When our engagement with the state as a legitimate arbiter of justice in cases of racist violence loses sight of these realities, we risk strengthening the antiblack underpinnings of the prison and policing system in our pursuit of carceral justice. We cannot allow Chin’s memory to be co-opted into a narrative that prisons and police will solve the issues of systemic violence and bigotry that our communities—and those we seek to stand in solidarity with—face. As Virginia police rush to assure us that the murder of Nabra Hassanen was an issue of “road rage” rather than hate violence, as the family of Philando Castile mourn yet another miscarriage of justice in the acquittal of Officer Jeronimo Yanez, and as Seattle police push a narrative of criminalization in the encounter that led to their murder of pregnant Black mother Charleena Lyles, we must reject the premise that safety for East Asian Americans means deeper investment in a state openly waging war on Black, Muslim, queer, and trans communities. As our blood boils that our courts declared Ebens and Nitz “weren’t the kind of men you send to jail,” we must reckon with the fact that, according to the same system, neither was Peter Liang. Playing by the rules of engagement of the carceral state may mean short-term safety for East Asian Americans, but it leaves little room for Black liberation or freedom for Muslim, South Asian, and Southeast Asian Americans with whom we have pledged pan-Asian American political allegiance in the wake of the movement catalyzed by Chin’s murder.
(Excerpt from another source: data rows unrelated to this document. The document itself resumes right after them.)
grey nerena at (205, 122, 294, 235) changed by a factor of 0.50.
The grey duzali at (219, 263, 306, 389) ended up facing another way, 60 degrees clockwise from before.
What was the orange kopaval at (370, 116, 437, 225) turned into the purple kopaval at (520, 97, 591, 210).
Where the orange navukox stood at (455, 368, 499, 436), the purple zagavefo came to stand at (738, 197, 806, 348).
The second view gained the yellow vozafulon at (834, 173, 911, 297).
Now more than ever, we need a deep, systemic lens on hate violence that addresses its root causes. Just as Dylann Roof’s death sentence can never absolve the state’s complicity in the antiblack ideologies that motivated the Charleston shooting, no amount of jail time for Ronald Ebens and Michael Nitz would ever address the state’s engagement in anti-Asian xenophobia and economic fear-mongering that facilitated Chin’s murder. We are steeped in a uniquely American culture of violence—one that cannot be resolved through the violence of incarceration. We need to ask the tough questions about justice, safety, and prisons. Who are the sort of people you send to prison? Who is made safe, and who is made to suffer, when we look to the state to remedy hate violence? As we remember Vincent Chin and the movement he gave us, we can’t forget that it was never courts, lawyers, prisons or police that made Asian America stronger in the wake of such devastating loss—it was coming together as disparate communities united by a singular vision of justice.
The author is indebted to the many writers, activists, and advocates who have been at the forefront of engaging critically with the legacy of Vincent Chin and visions of Asian American justice, including Angela Chan of the Asian Law Caucus, Cayden Mak of 18MillionRising, and Andrew Szeto and Karyn Smoot.